Paradoxalement, il est encore difficile de faire comprendre que la violence sexuelle peut se manifester de bien des manières, au-delà du viol ou du féminicide. Les différentes formes de violence incluent la violence économique, psychologique, obstétricale et, bien sûr, la diffusion non consensuelle de matériel intime. Jusqu’à présent, on a principalement abordé ce phénomène par le prisme du revenge porn, qui consiste à partager des photos de partenaires ou d’ex-partenaires pour se venger. Cependant, comme le montre le cas de « Mia moglie », ce phénomène est bien plus vaste et concerne également des maris, des copains et des compagnons. En effet, toutes les études montrent que la majorité des violences se produisent dans des contextes familiaux et domestiques, perpétrées par des partenaires ou des ex-partenaires, comme en témoigne le tristement célèbre décompte des féminicides.

Les déclarations de Rocco Siffredi renforcent les préjugés qui poussent de nombreuses victimes à ne pas signaler les abus. La tendance à réduire ce phénomène à un simple « jeu » ou « plaisanterie » dissuade souvent les femmes elles-mêmes qui minimisent la gravité de la violence subie. De plus, des idées comme celles de Siffredi peuvent accroître le sentiment d’impunité chez les hommes, les incitant à se sentir légitimes à agir de manière inappropriée, allant des commentaires à connotation sexuelle malvenus, comme l’indique le cas d’une jeune femme molestée au Polyclinique de Rome, aux actes de violence physique, en passant par le harcèlement et les menaces, soutenus par l’idée que tant que l’on ne touche pas une femme, tout est permis. Si cette violence physique ne survient, c’est peut-être elle qui a provoqué la situation, en étant trop séduisante ou mal vêtue. Appellerait-on « jeu » ou plaisanterie un vol, un cambriolage ou un meurtre ? Évidemment non, pourtant notre société continue de tolérer et de minimiser les comportements violents et prédateurs des hommes.

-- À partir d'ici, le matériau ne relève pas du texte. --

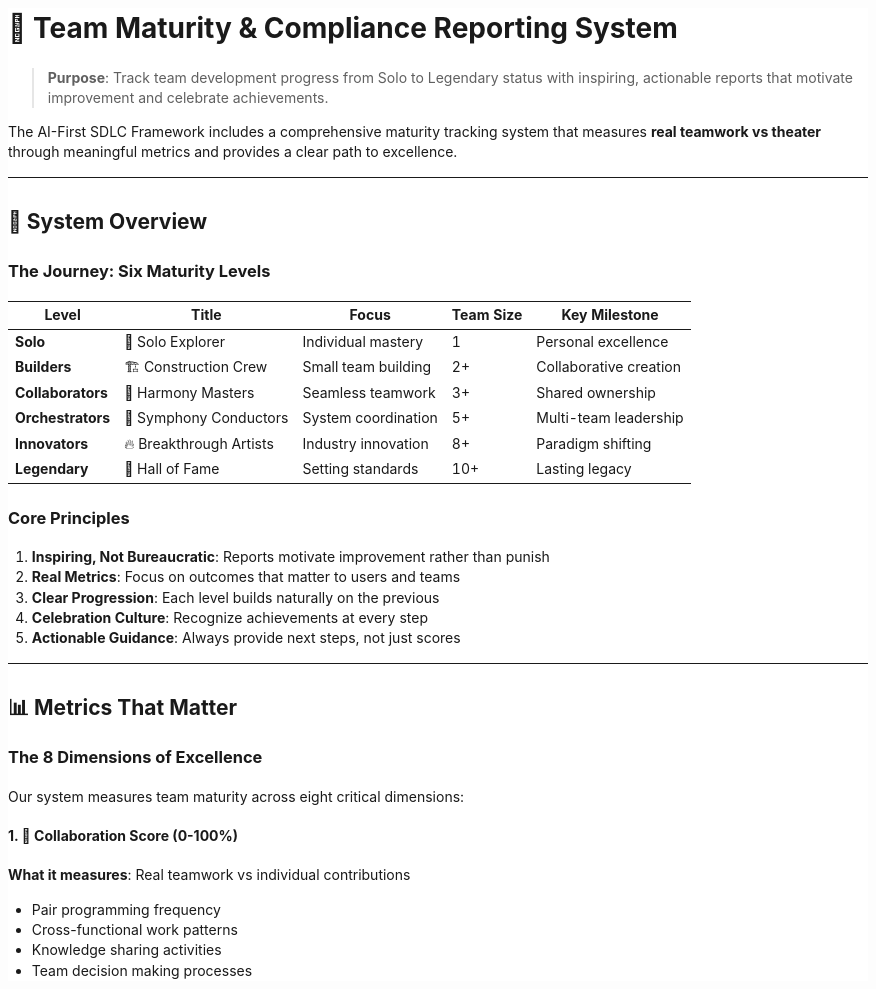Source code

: 

# 🚀 Team Maturity & Compliance Reporting System

> **Purpose**: Track team development progress from Solo to Legendary status with inspiring, actionable reports that motivate improvement and celebrate achievements.

The AI-First SDLC Framework includes a comprehensive maturity tracking system that measures **real teamwork vs theater** through meaningful metrics and provides a clear path to excellence.

---

## 🎯 System Overview

### The Journey: Six Maturity Levels

| Level | Title | Focus | Team Size | Key Milestone |
|-------|-------|-------|-----------|---------------|
| **Solo** | 🚀 Solo Explorer | Individual mastery | 1 | Personal excellence |
| **Builders** | 🏗️ Construction Crew | Small team building | 2+ | Collaborative creation |
| **Collaborators** | 🤝 Harmony Masters | Seamless teamwork | 3+ | Shared ownership |
| **Orchestrators** | 🎼 Symphony Conductors | System coordination | 5+ | Multi-team leadership |
| **Innovators** | 🔥 Breakthrough Artists | Industry innovation | 8+ | Paradigm shifting |
| **Legendary** | 👑 Hall of Fame | Setting standards | 10+ | Lasting legacy |

### Core Principles

1. **Inspiring, Not Bureaucratic**: Reports motivate improvement rather than punish
2. **Real Metrics**: Focus on outcomes that matter to users and teams
3. **Clear Progression**: Each level builds naturally on the previous
4. **Celebration Culture**: Recognize achievements at every step
5. **Actionable Guidance**: Always provide next steps, not just scores

---

## 📊 Metrics That Matter

### The 8 Dimensions of Excellence

Our system measures team maturity across eight critical dimensions:

#### 1. 🤝 Collaboration Score (0-100%)
**What it measures**: Real teamwork vs individual contributions
- Pair programming frequency
- Cross-functional work patterns  
- Knowledge sharing activities
- Team decision making processes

Les déclarations de Rocco Siffredi sont une nouvelle preuve que nous vivons encore dans un système protégeant les hommes violents et justifiant leur comportement sous prétexte d’une présumée tendance naturelle à offenser. Aux États-Unis, on parle souvent de l’expression « Boys Will be boys », c’est-à-dire « ce ne sont que des garçons ». C’est en se basant sur cette croyance générale que l’on pourrait, en théorie, ne rien faire pour corriger le comportement des hommes. En Italie, il est encore difficile d’aborder les notions de consentement et d’éducation sentimentale, même dans les sphères politique et législative.

Tout cela doit évoluer pour construire une société plus équitable où les victimes de violence aient les moyens de se reconnaître comme telles, de dénoncer et d’obtenir justice. Peut-être une société où les déclarations de Siffredi seraient stigmatisées et condamnées par l’ensemble de l’opinion publique, plutôt que de leur accorder de l’espace et des séries télé.